**Action item:** Where does the string "rendiment" appear in the records? Copy every line that contains it.

───── Material shown

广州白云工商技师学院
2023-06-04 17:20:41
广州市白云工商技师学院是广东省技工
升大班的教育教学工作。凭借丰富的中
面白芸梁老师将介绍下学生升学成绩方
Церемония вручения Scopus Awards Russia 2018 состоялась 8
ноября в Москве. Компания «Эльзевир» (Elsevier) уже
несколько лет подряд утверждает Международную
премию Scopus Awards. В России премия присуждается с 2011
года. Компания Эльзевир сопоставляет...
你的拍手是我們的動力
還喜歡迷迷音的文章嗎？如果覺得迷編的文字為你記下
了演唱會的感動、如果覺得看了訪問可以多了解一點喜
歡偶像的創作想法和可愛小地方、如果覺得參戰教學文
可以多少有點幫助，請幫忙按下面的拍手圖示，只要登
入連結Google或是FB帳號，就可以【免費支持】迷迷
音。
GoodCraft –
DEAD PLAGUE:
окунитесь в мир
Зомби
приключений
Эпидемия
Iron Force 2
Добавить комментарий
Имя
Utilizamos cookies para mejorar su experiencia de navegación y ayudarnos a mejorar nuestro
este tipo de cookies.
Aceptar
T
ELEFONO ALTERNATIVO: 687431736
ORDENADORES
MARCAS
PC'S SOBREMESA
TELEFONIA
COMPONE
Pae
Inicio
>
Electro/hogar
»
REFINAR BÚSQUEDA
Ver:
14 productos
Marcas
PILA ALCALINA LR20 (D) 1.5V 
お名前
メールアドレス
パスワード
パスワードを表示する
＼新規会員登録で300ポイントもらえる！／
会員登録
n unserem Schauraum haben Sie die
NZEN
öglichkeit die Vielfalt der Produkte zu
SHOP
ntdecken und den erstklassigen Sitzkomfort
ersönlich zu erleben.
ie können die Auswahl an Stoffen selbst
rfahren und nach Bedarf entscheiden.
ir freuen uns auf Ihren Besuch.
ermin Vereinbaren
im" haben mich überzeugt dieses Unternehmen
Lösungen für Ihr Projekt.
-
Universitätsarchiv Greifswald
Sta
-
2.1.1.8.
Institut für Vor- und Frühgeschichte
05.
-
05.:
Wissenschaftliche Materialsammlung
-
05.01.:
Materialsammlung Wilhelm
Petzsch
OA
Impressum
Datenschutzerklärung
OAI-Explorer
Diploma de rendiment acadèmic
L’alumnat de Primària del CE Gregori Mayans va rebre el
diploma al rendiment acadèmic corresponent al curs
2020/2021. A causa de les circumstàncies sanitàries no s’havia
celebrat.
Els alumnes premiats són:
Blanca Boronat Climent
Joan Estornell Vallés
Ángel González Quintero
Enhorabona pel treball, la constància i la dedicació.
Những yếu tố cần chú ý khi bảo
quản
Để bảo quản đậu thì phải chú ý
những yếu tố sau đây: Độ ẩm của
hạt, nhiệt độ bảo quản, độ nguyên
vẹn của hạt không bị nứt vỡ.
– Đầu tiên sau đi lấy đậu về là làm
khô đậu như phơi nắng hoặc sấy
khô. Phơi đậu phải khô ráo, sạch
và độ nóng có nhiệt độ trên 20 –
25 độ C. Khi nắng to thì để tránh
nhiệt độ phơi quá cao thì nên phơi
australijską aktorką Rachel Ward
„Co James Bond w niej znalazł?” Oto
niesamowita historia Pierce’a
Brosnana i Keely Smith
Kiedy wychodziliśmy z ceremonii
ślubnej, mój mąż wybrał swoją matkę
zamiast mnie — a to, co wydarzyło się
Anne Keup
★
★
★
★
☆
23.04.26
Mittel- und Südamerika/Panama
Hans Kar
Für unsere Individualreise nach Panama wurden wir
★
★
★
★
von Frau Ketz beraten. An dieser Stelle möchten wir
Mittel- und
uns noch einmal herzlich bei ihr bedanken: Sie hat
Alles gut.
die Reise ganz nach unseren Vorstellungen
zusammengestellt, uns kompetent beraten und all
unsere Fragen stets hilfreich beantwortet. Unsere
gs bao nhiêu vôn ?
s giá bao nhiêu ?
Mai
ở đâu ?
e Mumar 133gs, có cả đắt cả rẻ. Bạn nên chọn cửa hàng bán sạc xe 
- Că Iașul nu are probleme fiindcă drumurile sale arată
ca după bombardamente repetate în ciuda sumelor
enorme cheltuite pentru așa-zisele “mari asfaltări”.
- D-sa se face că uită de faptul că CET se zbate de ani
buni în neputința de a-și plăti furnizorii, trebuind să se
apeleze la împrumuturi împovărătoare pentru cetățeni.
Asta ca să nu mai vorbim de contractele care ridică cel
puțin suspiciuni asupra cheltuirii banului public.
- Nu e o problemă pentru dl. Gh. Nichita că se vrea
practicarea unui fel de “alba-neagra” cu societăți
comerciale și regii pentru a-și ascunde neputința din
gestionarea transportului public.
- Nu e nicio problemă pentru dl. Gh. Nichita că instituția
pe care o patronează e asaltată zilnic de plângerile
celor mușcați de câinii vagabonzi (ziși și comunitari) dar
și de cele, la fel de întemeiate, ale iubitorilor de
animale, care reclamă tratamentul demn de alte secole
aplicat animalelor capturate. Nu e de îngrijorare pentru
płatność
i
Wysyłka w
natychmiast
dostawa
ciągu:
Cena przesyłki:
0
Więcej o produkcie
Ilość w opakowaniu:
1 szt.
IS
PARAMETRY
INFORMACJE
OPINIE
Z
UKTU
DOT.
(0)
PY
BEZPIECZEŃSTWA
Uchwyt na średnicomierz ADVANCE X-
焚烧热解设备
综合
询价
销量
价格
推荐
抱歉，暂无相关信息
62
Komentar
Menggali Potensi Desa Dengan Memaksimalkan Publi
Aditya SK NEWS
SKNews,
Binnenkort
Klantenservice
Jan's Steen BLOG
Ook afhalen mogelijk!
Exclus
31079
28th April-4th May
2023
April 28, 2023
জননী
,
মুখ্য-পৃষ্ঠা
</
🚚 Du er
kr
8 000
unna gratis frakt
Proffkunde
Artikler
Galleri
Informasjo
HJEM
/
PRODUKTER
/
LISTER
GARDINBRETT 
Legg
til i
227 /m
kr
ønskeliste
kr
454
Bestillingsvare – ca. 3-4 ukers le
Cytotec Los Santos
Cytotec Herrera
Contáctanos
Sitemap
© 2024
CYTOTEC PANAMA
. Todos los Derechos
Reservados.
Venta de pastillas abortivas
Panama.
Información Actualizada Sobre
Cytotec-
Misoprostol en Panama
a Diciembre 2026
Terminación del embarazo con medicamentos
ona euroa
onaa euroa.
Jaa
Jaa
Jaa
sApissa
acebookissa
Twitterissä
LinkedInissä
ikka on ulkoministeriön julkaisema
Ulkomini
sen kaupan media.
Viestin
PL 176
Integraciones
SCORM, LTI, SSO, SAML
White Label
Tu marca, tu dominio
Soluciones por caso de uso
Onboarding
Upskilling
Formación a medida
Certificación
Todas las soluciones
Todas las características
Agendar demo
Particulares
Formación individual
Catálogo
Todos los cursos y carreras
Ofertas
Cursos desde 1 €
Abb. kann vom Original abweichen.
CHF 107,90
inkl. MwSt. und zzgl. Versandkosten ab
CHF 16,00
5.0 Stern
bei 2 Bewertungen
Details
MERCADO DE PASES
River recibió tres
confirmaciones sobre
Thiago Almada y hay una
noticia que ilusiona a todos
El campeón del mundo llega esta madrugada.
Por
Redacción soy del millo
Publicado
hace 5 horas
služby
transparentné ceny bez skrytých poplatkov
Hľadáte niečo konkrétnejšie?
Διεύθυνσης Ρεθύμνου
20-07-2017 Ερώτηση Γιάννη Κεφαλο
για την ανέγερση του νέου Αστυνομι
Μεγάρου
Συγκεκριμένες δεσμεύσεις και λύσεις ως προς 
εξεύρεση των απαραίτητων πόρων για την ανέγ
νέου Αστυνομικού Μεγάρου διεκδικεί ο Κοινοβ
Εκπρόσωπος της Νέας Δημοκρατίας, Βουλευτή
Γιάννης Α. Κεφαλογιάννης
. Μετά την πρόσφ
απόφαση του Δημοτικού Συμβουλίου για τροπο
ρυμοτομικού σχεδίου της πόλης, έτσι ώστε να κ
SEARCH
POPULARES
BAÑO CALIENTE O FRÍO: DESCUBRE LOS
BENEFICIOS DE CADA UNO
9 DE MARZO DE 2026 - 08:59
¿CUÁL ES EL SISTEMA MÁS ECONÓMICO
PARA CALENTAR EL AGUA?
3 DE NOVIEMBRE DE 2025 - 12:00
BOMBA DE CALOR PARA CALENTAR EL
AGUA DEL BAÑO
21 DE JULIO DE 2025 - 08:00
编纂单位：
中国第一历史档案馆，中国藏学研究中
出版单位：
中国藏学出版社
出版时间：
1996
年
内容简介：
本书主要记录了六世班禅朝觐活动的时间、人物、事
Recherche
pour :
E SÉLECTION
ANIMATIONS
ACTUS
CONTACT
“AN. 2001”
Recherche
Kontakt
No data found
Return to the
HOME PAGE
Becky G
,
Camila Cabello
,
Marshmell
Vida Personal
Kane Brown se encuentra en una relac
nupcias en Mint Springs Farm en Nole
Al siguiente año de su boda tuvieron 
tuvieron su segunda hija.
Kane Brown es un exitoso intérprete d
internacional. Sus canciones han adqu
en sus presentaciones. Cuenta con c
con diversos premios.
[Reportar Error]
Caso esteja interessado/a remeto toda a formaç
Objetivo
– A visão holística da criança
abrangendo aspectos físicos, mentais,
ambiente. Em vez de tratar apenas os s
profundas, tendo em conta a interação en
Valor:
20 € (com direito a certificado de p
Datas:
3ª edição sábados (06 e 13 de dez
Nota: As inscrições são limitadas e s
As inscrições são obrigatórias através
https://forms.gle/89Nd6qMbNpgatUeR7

──────────

**Exercise response:**
Diploma de rendiment acadèmic
diploma al rendiment acadèmic corresponent al curs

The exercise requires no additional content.